**给定文段:**
这就是我那堂课的主旨。那天天气黯淡阴沉,我在为课程做着准备。我坐在沙发上,膝上放着笔记,唇间叼着一支从来不抽的雪茄,我写什么都会感到神经紧绷,于是用这雪茄的气味来舒缓,我一手拿着钢笔,一手拿着电话,法拉用手机打了电话给我。她在我家附近那个街角的诊所,那是一个治疗中心,当常规的医生拿不出什么办法时,它能提供替代性的疗法。她想在进行漫长的维生素C治疗时跟我说说话。

“哈克·费恩预言了美国,”我告诉她,“他预言了——或至少也为其奠定了基础——我们两个会同时用两种语言在这个叫作华盛顿的城市谈话、讨论。”

法拉对我的这番话不买账。她永远是个实用主义者,她指出,哈克才不会对两个身在华盛顿的伊朗中年妇女的沉思感兴趣呢。但我不会被这么轻易地劝住。我决定,既然她想说话,我就让她先看看我新课第一堂的内容。有些时候,我觉得她一直是我最忠实的学生,尽管我时常觉得,她教给我的比我教给她的要多。

我想以某种能把整个课堂从通常的温顺和死气沉沉中摇醒的东西开始。我一度考虑过让所有学生读那篇马克·吐温对费城新英格兰社会(the New England Society of Philadephia)的演讲,这篇演讲发表于1881年,新教徒登上普利茅斯岩的纪念日,它粗野离谱,又将各异的事物融合得斐然成章。这篇演讲跟他其他的随笔和演讲一样以幽默开始,但在喜剧的假面之下,他传达的信息却是十足严肃的。

说起“五月花”号的后代,他以询问他的听众开始:他们为什么希望纪念“那些1620年的祖先——‘五月花’族”呢?他把这群人说成是“冷酷的人们”,他们“把自己照顾得好好的,却杀绝了其他人的祖先”。吐温将自己同他的邀请者们区分开来,他告诉他们:“我是个来自密苏里州的乡野无赖。我是康涅狄格州一个被收养的美国佬。我有着密苏里的品行和康涅狄格的文化,这种结合造就了完美的人。”然后他接着说,“但我的祖先在哪儿?我该纪念谁?我又该在哪儿纪念?我该在哪儿找原始资料?”

将自己同那些被“杀绝了”的祖先联系在一起,他先采用了被美国人迫害的受迫害者的身份,说他的第一位美国祖先是位“早期印第安人”。“你们的祖先活剥了他的皮,我就成了孤儿。那个印第安人的血管里如今没有流着我的一滴血。我站在这里,茕茕孑立,孤苦伶仃,没有了祖先。”接着他说自己是一个贵格会教徒。“你们的族人,”他说,“为了他们宗教的缘故将他们赶出了这个国家……(他们)永远地打破了政治奴隶的枷锁,在这片辽阔土地上给了每个人选票,不排除任何人!——除了那些不属于正教的人,不排除任何人。”之后他提起萨勒姆的女巫[48],最后,是受迫害和边缘化最甚的黑奴:“第一个被你们的先祖从非洲带到新英格兰的奴隶是我的祖先——因为我是一个杂种,具备多重色彩并经过复杂混血的混血儿。我不是你们那众多的假海泡石烟斗中的一个,可以在一个星期就染上颜色。”

**任务要求 A:**
将给定文段中以含有“这就是我那堂课的主旨。那天天”的字句开头、以“她教给我的比我教给她的要多。”结尾的那部分原样重新写出。
**任务要求 B:**
根据给定文段,说明叙述者为什么唇间叼着一支自己从来不抽的雪茄。

来自数据源的条目:
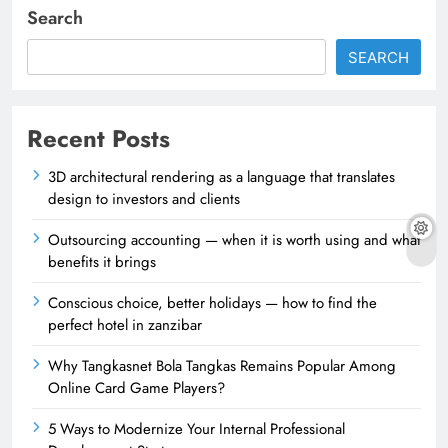
Search
SEARCH
Recent Posts
3D architectural rendering as a language that translates
design to investors and clients
Outsourcing accounting — when it is worth using and what
benefits it brings
Conscious choice, better holidays — how to find the
perfect hotel in zanzibar
Why Tangkasnet Bola Tangkas Remains Popular Among
Online Card Game Players?
5 Ways to Modernize Your Internal Professional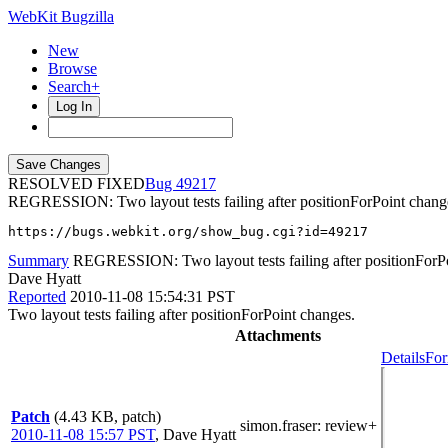
WebKit Bugzilla
New
Browse
Search+
Log In
RESOLVED FIXED
49217
REGRESSION: Two layout tests failing after positionForPoint chang
https://bugs.webkit.org/show_bug.cgi?id=49217
Summary
REGRESSION: Two layout tests failing after positionForP
Dave Hyatt
Reported
2010-11-08 15:54:31 PST
Two layout tests failing after positionForPoint changes.
Attachments
Details
For
Patch
(4.43 KB, patch)
simon.fraser
: review+
2010-11-08 15:57 PST
,
Dave Hyatt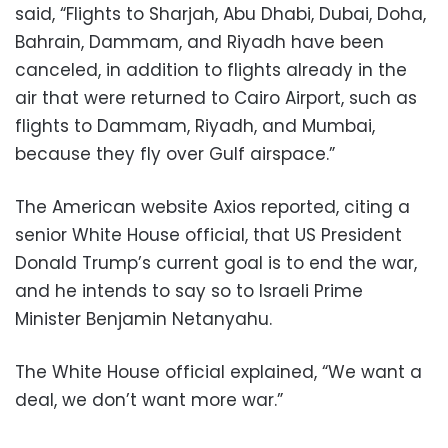
said, “Flights to Sharjah, Abu Dhabi, Dubai, Doha,
Bahrain, Dammam, and Riyadh have been
canceled, in addition to flights already in the
air that were returned to Cairo Airport, such as
flights to Dammam, Riyadh, and Mumbai,
because they fly over Gulf airspace.”
The American website Axios reported, citing a
senior White House official, that US President
Donald Trump’s current goal is to end the war,
and he intends to say so to Israeli Prime
Minister Benjamin Netanyahu.
The White House official explained, “We want a
deal, we don’t want more war.”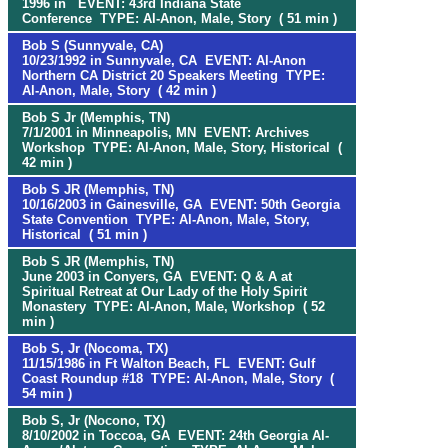
1996 in EVENT: 43rd Indiana State
Conference TYPE: Al-Anon, Male, Story ( 51 min )
Bob S (Sunnyvale, CA)
10/23/1992 in Sunnyvale, CA EVENT: Al-Anon
Northern CA District 20 Speakers Meeting TYPE:
Al-Anon, Male, Story ( 42 min )
Bob S Jr (Memphis, TN)
7/1/2001 in Minneapolis, MN EVENT: Archives
Workshop TYPE: Al-Anon, Male, Story, Historical (
42 min )
Bob S JR (Memphis, TN)
10/16/2003 in Gainesville, GA EVENT: 50th Georgia
State Convention TYPE: Al-Anon, Male, Story,
Historical ( 51 min )
Bob S JR (Memphis, TN)
June 2003 in Conyers, GA EVENT: Q & A at
Spiritual Retreat at Our Lady of the Holy Spirit
Monastery TYPE: Al-Anon, Male, Workshop ( 52
min )
Bob S, Jr (Nocoma, TX)
11/15/1986 in Ft Walton Beach, FL EVENT: Gulf
Coast Roundup #18 TYPE: Al-Anon, Male, Story (
54 min )
Bob S, Jr (Nocono, TX)
8/10/2002 in Toccoa, GA EVENT: 24th Georgia Al-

**参考答案 A:**
这就是我那堂课的主旨。那天天气黯淡阴沉,我在为课程做着准备。我坐在沙发上,膝上放着笔记,唇间叼着一支从来不抽的雪茄,我写什么都会感到神经紧绷,于是用这雪茄的气味来舒缓,我一手拿着钢笔,一手拿着电话,法拉用手机打了电话给我。她在我家附近那个街角的诊所,那是一个治疗中心,当常规的医生拿不出什么办法时,它能提供替代性的疗法。她想在进行漫长的维生素C治疗时跟我说说话。

“哈克·费恩预言了美国,”我告诉她,“他预言了——或至少也为其奠定了基础——我们两个会同时用两种语言在这个叫作华盛顿的城市谈话、讨论。”

法拉对我的这番话不买账。她永远是个实用主义者,她指出,哈克才不会对两个身在华盛顿的伊朗中年妇女的沉思感兴趣呢。但我不会被这么轻易地劝住。我决定,既然她想说话,我就让她先看看我新课第一堂的内容。有些时候,我觉得她一直是我最忠实的学生,尽管我时常觉得,她教给我的比我教给她的要多。

**参考答案 B:**
叙述者写东西时总会感到神经紧绷,于是借这支雪茄的气味来舒缓紧张。